Blackswan, martedì 22/04/2014

lunedì 21 aprile 2014

CLOUD NOTHINGS – HERE AND NOWHERE ELSE





Mai piaciuti I Cloud Nothings, e lo dico senza usare perifrasi utili ad addolcire la pillola. Troppo college band, troppo finto alternativi, troppo pop ad annacquare un punk mai davvero decisivo. Insomma, una musica buona per adolescenti che vorrebbero farsi passare per duri, ma che poi al primo accenno noise, tremebondi, si fanno il segno della croce. E questo, nonostante al progetto musicale del terzetto di Cleveland abbia messo mano un guru dell’alternative come Steve Albini (Big Black, Rapeman, Shellac, e una miriade di produzioni che vanno dai Fugazi agli Slint passando per i Nirvana). Oggi, Albini, dopo il deludente Attack On Memory del 2012 (vedi motivi su esposti), ha lasciato la cabina di regia e ha passato il testimone a John Congleton (John Grant, St. Vincent, Anna Calvi, Micah P. Hinson, etc). E il cambio di rotta , strano a dirsi, ha permesso ai Cloud Nothings di sfornare il loro album migliore. Certo, non vi è stato lo stravolgimento di una formula che sembra ormai parte del dna della band: i ganci melodici e la ricerca del ritornello facile facile abbondano anche in Here And Nowhere Else. Eppure, gli spunti più decisamente pop non sono mai puerili, mai fini a se stessi, ma si inseriscono alla perfezione in un linguaggio divenuto finalmente adulto.
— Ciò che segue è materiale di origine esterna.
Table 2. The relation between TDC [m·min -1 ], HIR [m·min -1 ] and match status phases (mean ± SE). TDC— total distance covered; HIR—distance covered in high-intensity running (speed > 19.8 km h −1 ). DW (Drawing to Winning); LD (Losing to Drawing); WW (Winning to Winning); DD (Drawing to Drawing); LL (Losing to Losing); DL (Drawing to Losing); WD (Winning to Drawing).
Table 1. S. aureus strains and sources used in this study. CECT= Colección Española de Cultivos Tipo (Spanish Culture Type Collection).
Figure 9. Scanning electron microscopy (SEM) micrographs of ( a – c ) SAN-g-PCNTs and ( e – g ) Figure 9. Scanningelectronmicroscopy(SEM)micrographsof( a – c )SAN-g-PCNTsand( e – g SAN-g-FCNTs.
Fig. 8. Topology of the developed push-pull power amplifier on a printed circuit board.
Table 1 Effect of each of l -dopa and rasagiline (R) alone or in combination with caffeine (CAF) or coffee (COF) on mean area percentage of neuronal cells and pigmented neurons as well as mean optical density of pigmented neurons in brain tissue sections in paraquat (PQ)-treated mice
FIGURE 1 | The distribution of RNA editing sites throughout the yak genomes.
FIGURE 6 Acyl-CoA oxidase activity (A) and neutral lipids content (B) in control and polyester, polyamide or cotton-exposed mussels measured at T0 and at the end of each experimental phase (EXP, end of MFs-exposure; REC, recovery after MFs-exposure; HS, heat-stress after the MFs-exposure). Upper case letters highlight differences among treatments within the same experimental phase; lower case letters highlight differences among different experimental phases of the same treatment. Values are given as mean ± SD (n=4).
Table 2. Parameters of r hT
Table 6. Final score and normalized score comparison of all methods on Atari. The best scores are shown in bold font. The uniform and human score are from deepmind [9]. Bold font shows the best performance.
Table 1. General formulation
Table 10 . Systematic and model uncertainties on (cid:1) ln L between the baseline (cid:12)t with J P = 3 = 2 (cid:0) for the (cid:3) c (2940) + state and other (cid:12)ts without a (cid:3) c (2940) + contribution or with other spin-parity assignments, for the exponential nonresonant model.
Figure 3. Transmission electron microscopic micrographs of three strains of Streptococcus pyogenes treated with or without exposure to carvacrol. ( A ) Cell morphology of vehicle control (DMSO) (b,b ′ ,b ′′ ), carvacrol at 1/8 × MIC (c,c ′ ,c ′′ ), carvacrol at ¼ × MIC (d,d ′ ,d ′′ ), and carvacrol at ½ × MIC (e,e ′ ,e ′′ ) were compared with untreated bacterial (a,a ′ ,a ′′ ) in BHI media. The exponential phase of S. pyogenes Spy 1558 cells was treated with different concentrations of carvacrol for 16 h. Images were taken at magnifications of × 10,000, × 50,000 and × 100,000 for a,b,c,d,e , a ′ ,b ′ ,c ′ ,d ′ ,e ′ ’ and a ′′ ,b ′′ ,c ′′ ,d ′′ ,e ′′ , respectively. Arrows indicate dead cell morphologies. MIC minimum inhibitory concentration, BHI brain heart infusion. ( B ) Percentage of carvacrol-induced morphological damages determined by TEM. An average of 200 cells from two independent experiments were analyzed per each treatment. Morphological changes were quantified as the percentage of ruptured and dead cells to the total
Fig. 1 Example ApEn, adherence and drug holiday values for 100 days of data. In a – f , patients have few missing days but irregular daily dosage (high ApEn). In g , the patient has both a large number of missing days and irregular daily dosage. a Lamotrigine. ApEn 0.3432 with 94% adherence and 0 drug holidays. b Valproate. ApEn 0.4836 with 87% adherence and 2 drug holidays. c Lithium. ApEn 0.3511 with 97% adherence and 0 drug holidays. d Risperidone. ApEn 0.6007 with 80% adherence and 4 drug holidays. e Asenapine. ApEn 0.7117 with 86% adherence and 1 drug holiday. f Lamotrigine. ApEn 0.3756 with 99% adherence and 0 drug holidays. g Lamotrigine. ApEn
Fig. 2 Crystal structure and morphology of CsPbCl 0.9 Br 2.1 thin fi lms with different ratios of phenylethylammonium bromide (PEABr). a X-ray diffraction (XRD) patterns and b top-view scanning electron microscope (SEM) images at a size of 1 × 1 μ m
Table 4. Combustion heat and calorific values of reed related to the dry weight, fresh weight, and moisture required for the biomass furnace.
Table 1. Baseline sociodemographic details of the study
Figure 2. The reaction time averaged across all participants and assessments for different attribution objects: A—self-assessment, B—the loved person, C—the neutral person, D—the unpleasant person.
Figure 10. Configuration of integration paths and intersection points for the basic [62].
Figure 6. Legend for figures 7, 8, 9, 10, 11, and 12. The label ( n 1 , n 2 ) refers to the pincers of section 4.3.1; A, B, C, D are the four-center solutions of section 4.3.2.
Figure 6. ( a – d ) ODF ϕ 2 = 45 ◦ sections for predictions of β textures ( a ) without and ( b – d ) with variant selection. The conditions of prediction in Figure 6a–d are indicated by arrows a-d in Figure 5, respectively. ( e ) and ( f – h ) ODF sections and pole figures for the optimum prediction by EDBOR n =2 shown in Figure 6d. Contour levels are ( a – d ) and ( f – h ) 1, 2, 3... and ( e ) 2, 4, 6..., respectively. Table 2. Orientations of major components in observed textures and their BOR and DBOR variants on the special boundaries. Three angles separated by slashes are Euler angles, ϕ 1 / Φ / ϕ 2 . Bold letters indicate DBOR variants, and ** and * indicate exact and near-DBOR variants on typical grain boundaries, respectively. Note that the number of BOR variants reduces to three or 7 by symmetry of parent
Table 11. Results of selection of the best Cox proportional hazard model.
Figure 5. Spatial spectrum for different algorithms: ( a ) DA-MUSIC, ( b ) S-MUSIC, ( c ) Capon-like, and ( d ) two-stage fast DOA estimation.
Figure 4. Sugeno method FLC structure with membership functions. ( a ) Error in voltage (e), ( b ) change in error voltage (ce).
Anzi, a tratti addirittura austero (come ci fa capire la copertina del disco) e decisamente essenziale (come spiega lo scarno packaging del cd). Il minimo sindacale di durata (trentadue minuti) e otto canzoni urlate, dirette, capaci di percuotere i timpani con una ritmica possente e una chitarra altrettanto solida. Il gioco funziona, insomma, e se è vero che il punk è tutta un’altra cosa, questo noise pop, un po’ emo e un po’ post, alla lunga è riuscito a convincere anche un detrattore come il sottoscritto.